GIVEN DATA:
──────────

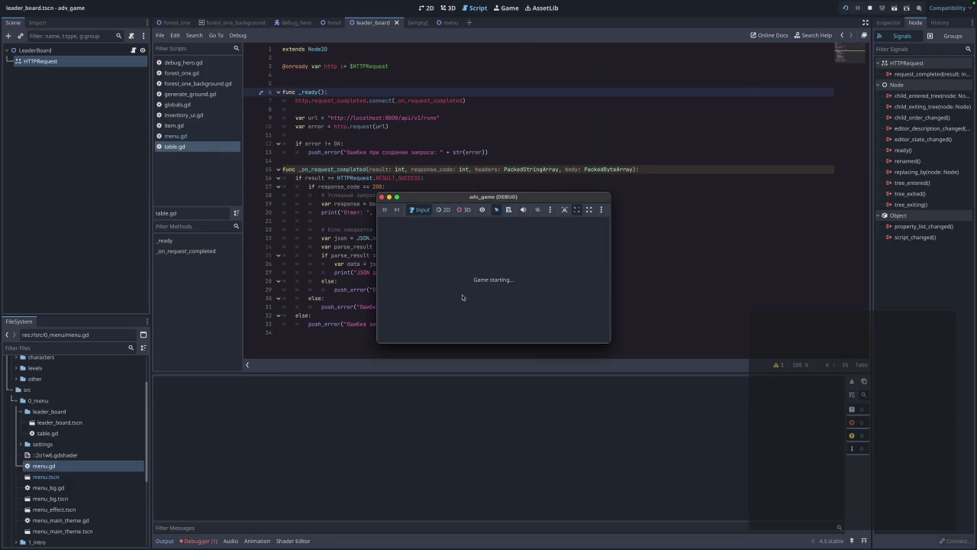
# Open Leader board in the running game, check the Debugger errors, and close the game.
pyautogui.click(493, 285)
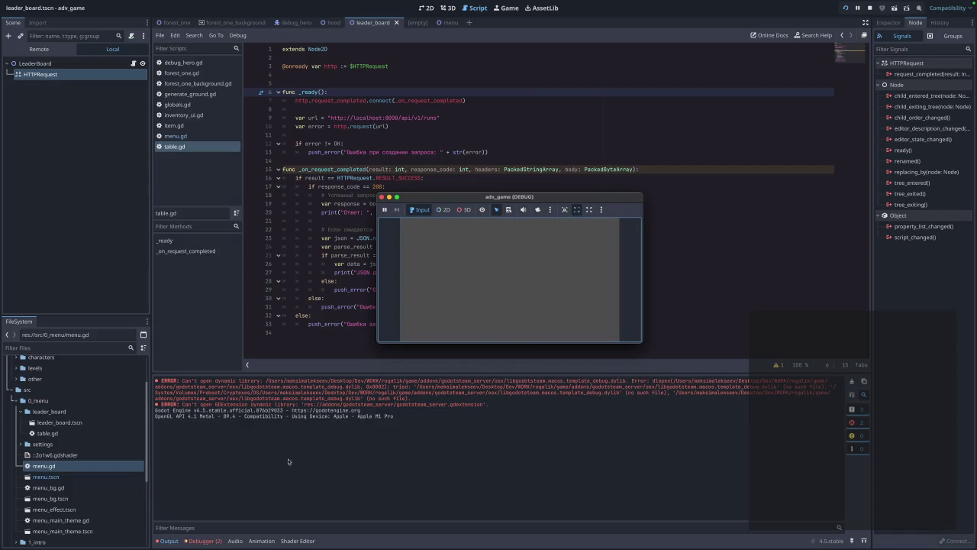
pyautogui.click(204, 540)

──────────

Every line above with the string "click" in it needs to be copied.

RESULT OF THE EXERCISE:
pyautogui.click(493, 285)
pyautogui.click(204, 540)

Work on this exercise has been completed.